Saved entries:
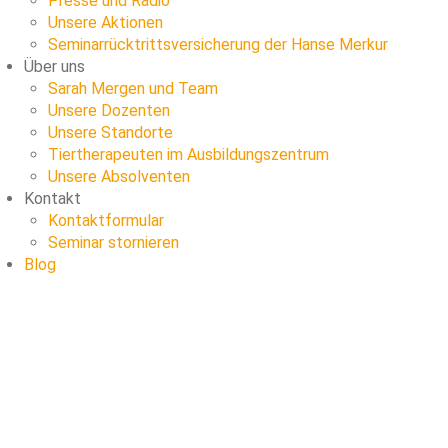
Presse und Radio
Unsere Aktionen
Seminarrücktrittsversicherung der Hanse Merkur
Über uns
Sarah Mergen und Team
Unsere Dozenten
Unsere Standorte
Tiertherapeuten im Ausbildungszentrum
Unsere Absolventen
Kontakt
Kontaktformular
Seminar stornieren
Blog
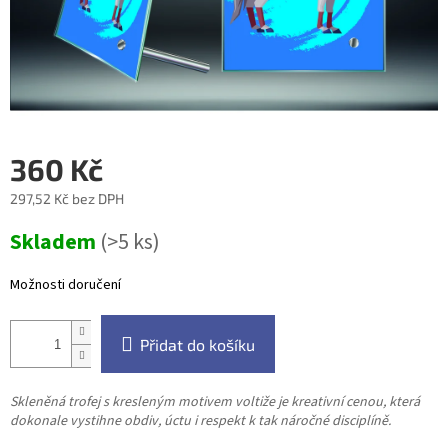
360 Kč
297,52 Kč bez DPH
Měrná
Skladem
(>5 ks)
cena:
Možnosti doručení
Přidat do košíku
Skleněná trofej s kresleným motivem voltiže je kreativní cenou, která
dokonale vystihne obdiv, úctu i respekt k tak náročné disciplíně.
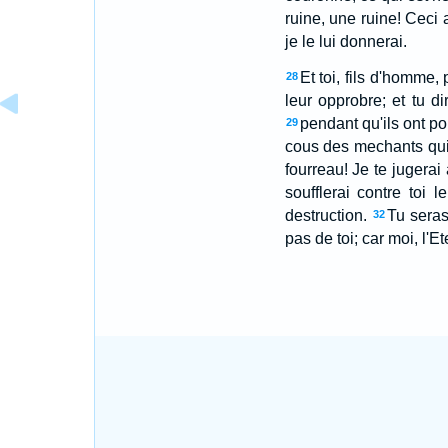
ruine, une ruine! Ceci 
je le lui donnerai.
Et toi, fils d'homme, 
28
leur opprobre; et tu dir
pendant qu'ils ont po
29
cous des mechants qui s
fourreau! Je te jugerai
soufflerai contre toi
destruction.
Tu seras
32
pas de toi; car moi, l'Ete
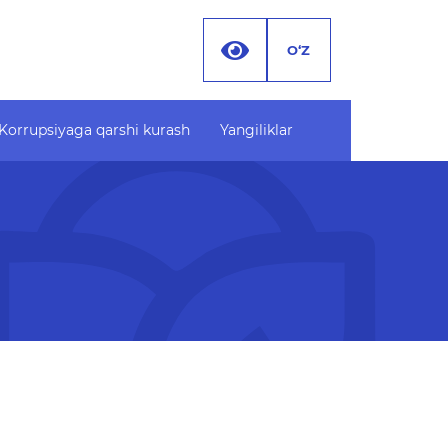
O‘Z
Korrupsiyaga qarshi kurash
Yangiliklar
Korrupsiyaga qarshi
Hujjatlar
kurash
Yangiliklar
Korrupsiyaga oid targ'ibot
R (PF-
materiallari
Korrupsiyaga qarshi
o'plami
kurashish bo'yicha idoraviy
hujjatlar
ar
Xodimlarni xatt-
harakatlariga oid
korrupsiyani oldini olish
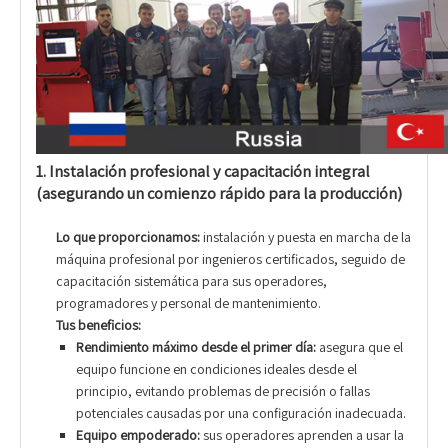
1. Instalación profesional y capacitación integral
(asegurando un comienzo rápido para la producción)
Lo que proporcionamos:
instalación y puesta en marcha de la
máquina profesional por ingenieros certificados, seguido de
capacitación sistemática para sus operadores,
programadores y personal de mantenimiento.
Tus beneficios:
Rendimiento máximo desde el primer día:
asegura que el
equipo funcione en condiciones ideales desde el
principio, evitando problemas de precisión o fallas
potenciales causadas por una configuración inadecuada.
Equipo empoderado:
sus operadores aprenden a usar la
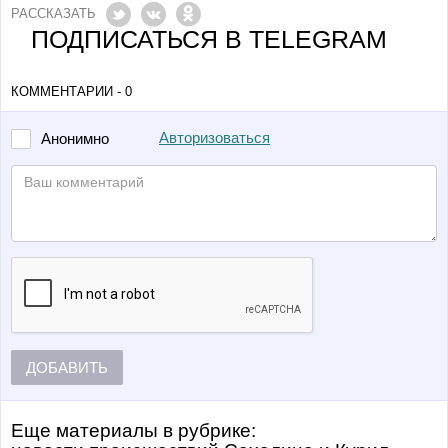
РАССКАЗАТЬ
ПОДПИСАТЬСЯ В TELEGRAM
КОММЕНТАРИИ - 0
Авторизоваться
Анонимно
ДОБАВИТЬ
Еще материалы в рубрике:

Your instructions:
Wherever the word "operadores" appears in the data, return the whole line.

Reply:
capacitación sistemática para sus operadores,
sus operadores aprenden a usar la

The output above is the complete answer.